I have recently been interrested in optimizing the shape of microwave/photonic devices for various applications and control of electromagnetic waves.
I designed an all-dielectric cloaking device at microwave frequencies. A gradient based topology optimization is employed to find a dielectric permittivity distribution that minimizes the diffracted field in free space. The layout is binary, i.e. made either of standard ABS plastic or air and is designed to reduce the scattering from an ABS cylinder excited by a line source for TE polarization. We study the performances of cloaks optimized for one, two and three frequencies in terms of scattering reduction and correlations with respect to the free space propagation case. Finally, a modal analysis is carried out providing physical insights on the resonant cloaking mechanism at stake.
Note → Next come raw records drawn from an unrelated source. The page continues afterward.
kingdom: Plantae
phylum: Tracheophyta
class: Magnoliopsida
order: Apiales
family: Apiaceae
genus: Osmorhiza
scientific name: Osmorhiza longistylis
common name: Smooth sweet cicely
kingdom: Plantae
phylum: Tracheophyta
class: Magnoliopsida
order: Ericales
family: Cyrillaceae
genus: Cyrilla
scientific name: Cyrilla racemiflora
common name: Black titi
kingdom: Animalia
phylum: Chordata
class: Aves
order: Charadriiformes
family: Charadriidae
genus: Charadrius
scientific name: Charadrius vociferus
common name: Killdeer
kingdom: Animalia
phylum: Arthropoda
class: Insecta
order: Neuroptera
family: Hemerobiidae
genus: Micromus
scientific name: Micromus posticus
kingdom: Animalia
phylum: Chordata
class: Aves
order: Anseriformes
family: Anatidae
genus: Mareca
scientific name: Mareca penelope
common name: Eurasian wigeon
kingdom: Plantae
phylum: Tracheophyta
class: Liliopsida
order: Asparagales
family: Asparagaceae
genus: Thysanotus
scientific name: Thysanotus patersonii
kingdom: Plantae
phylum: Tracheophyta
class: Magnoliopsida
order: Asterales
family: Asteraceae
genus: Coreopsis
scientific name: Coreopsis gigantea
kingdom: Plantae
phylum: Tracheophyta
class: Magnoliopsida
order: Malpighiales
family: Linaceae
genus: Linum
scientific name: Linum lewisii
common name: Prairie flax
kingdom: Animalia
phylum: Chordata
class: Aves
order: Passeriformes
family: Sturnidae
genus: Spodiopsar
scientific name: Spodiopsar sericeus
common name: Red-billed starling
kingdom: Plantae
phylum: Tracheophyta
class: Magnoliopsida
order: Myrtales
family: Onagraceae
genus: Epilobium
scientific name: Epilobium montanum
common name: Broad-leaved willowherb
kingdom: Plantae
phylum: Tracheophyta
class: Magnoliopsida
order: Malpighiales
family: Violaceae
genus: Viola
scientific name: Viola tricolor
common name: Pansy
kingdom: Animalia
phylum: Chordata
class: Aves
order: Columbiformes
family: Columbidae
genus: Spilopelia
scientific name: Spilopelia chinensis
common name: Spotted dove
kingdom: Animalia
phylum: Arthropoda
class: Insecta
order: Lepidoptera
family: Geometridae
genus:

We report the design, fabrication and experimental verification of an illusion device working at microwave frequencies. A two dimensional topology optimization procedure is employed to find the binary layout of a dielectric coating that, when wrapped around a metallic cylinder, mimics the scattering from a predefined, arbitrarily-shaped dielectric object. Fabrication is carried out with 3D-printing and spatially resolved near field measurements in a waveguide configuration were performed, allowing us to map the illusion effect. Our work provides general guidelines for engineering electromagnetic illusions but can be extended to shape the near and far-field radiations using low index isotropic materials.